Capitolo 5 – La soglia del ritorno
Il carro si allontanò lento, sparendo tra pieghe di acqua e cielo, e la vacca lunatica mi lasciò lì, a guardare un bagliore che cresceva.
Non era alba.
Era un cerchio d’ottone sospeso a pochi passi da me, e dietro di lui, un altro cerchio, più grande, più pallido, come se un sole e una luna si fossero dati appuntamento nello stesso punto del cielo.
La Luna al Sole.
Non si muoveva, eppure tutta la superficie dell’acqua sembrava pulsare al ritmo della sua luce doppia. Gli steli sottili che la sostenevano si piegavano appena, come fili d’erba sotto un vento gentile.
Sentii una voce, non fuori ma dentro: “Ogni cosa è due cose. È giorno e notte, è peso e leggerezza, è forma e respiro. Se scegli solo una, perdi l’altra. Se le tieni insieme, ti tengono in piedi.”
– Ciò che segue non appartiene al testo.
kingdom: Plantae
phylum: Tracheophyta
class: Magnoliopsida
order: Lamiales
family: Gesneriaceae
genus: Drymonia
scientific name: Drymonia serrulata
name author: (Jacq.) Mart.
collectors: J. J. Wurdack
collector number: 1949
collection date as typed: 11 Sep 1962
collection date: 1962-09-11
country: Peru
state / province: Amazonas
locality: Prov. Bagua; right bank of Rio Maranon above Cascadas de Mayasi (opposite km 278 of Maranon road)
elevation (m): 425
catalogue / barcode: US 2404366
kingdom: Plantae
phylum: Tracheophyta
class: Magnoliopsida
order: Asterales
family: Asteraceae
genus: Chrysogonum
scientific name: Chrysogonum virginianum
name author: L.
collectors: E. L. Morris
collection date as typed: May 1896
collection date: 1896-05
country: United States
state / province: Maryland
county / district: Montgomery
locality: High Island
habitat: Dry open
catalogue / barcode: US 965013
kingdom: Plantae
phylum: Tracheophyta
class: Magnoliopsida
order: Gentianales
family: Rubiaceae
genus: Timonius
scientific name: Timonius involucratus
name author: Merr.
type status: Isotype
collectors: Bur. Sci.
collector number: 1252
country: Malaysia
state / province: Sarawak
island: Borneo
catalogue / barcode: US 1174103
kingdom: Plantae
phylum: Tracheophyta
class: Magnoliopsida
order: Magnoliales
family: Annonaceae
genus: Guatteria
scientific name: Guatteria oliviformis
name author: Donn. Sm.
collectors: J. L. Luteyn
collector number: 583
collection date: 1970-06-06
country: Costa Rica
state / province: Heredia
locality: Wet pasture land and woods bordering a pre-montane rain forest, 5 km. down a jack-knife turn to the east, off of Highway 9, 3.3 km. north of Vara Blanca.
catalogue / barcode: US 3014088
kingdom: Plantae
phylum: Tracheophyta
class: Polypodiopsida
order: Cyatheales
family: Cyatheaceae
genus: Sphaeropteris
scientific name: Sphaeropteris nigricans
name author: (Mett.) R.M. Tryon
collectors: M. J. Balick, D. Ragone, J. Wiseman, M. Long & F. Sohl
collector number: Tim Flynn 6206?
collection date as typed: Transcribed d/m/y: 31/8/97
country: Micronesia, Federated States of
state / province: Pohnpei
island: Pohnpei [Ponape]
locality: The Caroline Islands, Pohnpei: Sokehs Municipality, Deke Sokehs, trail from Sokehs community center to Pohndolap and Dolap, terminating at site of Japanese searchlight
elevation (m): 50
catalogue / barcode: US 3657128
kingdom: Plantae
Mi avvicinai. Il cerchio dorato — il sole — emanava un calore che non bruciava, mentre quello chiaro — la luna — aveva la freschezza di una pietra bagnata. Misi una mano tra i due, e l’aria era perfetta: né calda né fredda, né luce né ombra, ma una sospensione.
Capivo ora il senso del mio viaggio.
Melotti non aveva costruito statue: aveva messo in piedi conversazioni tra opposti. Ogni opera era un equilibrio che oscillava senza mai cadere. E io avevo camminato dentro quell’oscillazione, come un funambolo che solo alla fine si accorge di non aver mai guardato in basso.
Quando tolsi la mano, il paesaggio si mosse.
Il Canal Grande di mattoni tornò a chiudere i suoi varchi, la Foresta II si raddrizzò, Notte Africana e Clair de Lune si ripiegarono come tende al termine di una festa. La leonessa abbassò lo sguardo, il flautista sollevò l’arco del respiro.
Poi tutto si fermò.
Ero di nuovo nella sala della GAM. Il pavimento era asciutto, i cartellini immobili. Nessun suono, nessuna vibrazione.
Solo una strana leggerezza nelle spalle, come se avessi posato qualcosa che non sapevo di portare.
Uscii. Fuori, Torino aveva il cielo pulito, e la luce del mattino. Ma guardando verso la facciata della GAM, per un attimo mi sembrò di vedere, riflessa nei vetri, una linea sottile d’ottone che curvava verso il cielo, e una figura dorata che la fissava, immobile.
Sorrisi.
Forse Melotti non voleva davvero che capissimo. Forse voleva solo che giocassimo abbastanza a lungo da dimenticare che c’è un confine tra l’arte e la vita.